§ **Passage**
Can a planner work in unprecedented times? Asks Ruth Yearley, director of insight and strategy at Ketchum
I have never heard the word unprecedented spoken so many times as I have in the past month or so. So often, in fact, that I sometimes find myself running it around in my head over and over until it loses meaning. There’s a name for this, I looked it up – it’s called semantic satiation. That’s one of the side effects of this social isolation situation, you have time to look things up. Anyway, I digress. That’s another effect of this situation, time to and a tendency to digress… but I can’t digress about digressing.
So back on track.
Unprecedented. We are living in unprecedented times; this is an unprecedented situation. Nothing to refer to, nothing to learn from, no conventions, no examples.
I am a planner. You could say that unprecedented and planning do not go well together. Planning is about understanding the world around you, the cultural canon, tropes, trends and traits. Using these to develop plans that help clients move forward in engaging and sometimes unexpected ways. We use the past and the present to help us manage the future.
So how should a planner adapt and flex in these in these unprecedented times?
A universal truth
Planners love psychographics and typologies. We like to pinpoint idiosyncrasies of attitude or belief or behaviour, that we can then harness to unlock problems. We like the differences between people.
To misquote Leonard Cohen – planners like the cracks, because they are what lets the light in.

§ **Task instructions**
Resume the piece on planning in unprecedented times from where it stops.

§ **Information provided**
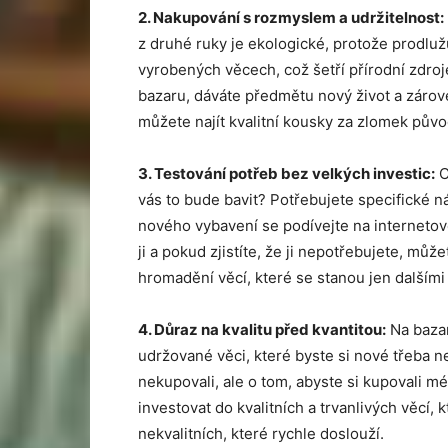
2. Nakupování s rozmyslem a udržitelnost:
z druhé ruky je ekologické, protože prodlu
vyrobených věcech, což šetří přírodní zdroj
bazaru, dáváte předmětu nový život a zárov
můžete najít kvalitní kousky za zlomek půvo
3. Testování potřeb bez velký
ch investic:
C
vás to bude bavit? Potřebujete specifické n
nového vybavení se podívejte na internetové
ji a pokud zjistíte, že ji nepotřebujete, mů
hromadění věcí, které se stanou jen dalšími 
4. Důraz na kvalitu před kvantitou:
Na bazar
udržované věci, které byste si nové třeba n
nekupovali, ale o tom, abyste si kupovali m
investovat do kvalitních a trvanlivých věcí,
nekvalitních, které rychle doslouží.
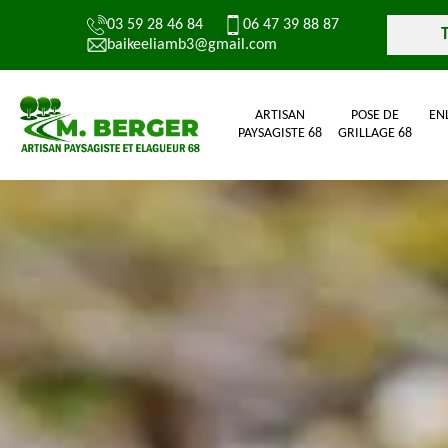
03 59 28 46 84
06 47 39 88 87
baikeeliamb3@gmail.com
ARTISAN
POSE DE
EN
PAYSAGISTE 68
GRILLAGE 68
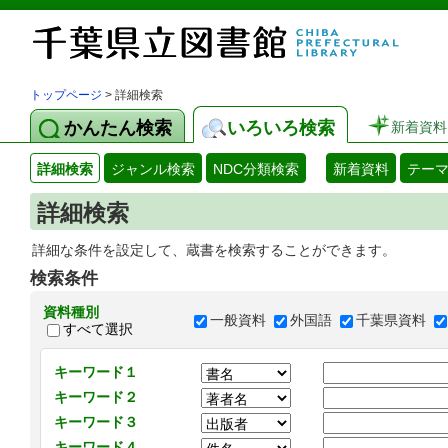
トップページ
> 詳細検索
かんたん検索
いろいろ検索
新着資料
詳細検索
ジャンル検索
NDC分類検索
新着資料
テー
詳細検索
詳細な条件を設定して、蔵書を検索することができます。
検索条件
資料種別
一般資料
外国語
千葉県資料
すべて選択
キーワード１
キーワード２
キーワード３
キーワード４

§ **Final answer**
Now we are in a place where everyone is sharing the same situation. This is a chance not to look for what differentiates people, but what unites them, what they all have in common. It will be uncovering and understanding the elemental truths; hopes, concerns, fears, that everyone shares that will help us unlock how to communicate with them.
We will have to rethink humans
We talk a lot about what’s over the horizon, when this is over. But it will never be over, not really. I think we can hypothesise that when we get past this time in our lives, the fundamental human drivers and motivations are likely to have been altered. Values are likely to have shifted, aspirations recalibrated. We don’t know if people’s changed mindset will ever really return to pre-pandemic or will the emotional muscle memory have adjusted forever? Planners will be even more important to help navigate this new understanding of humans.
The dreams we sell people; fulfilment, adventure, aspiration, indulgence, are likely to have changed in meaning. Planners will need to change their assumptions too.
Trust your instinct
As we go through this crisis, real-time data is so important. In a situation that changes minute by minute, that nimble intelligence is vital for us to keep our clients informed.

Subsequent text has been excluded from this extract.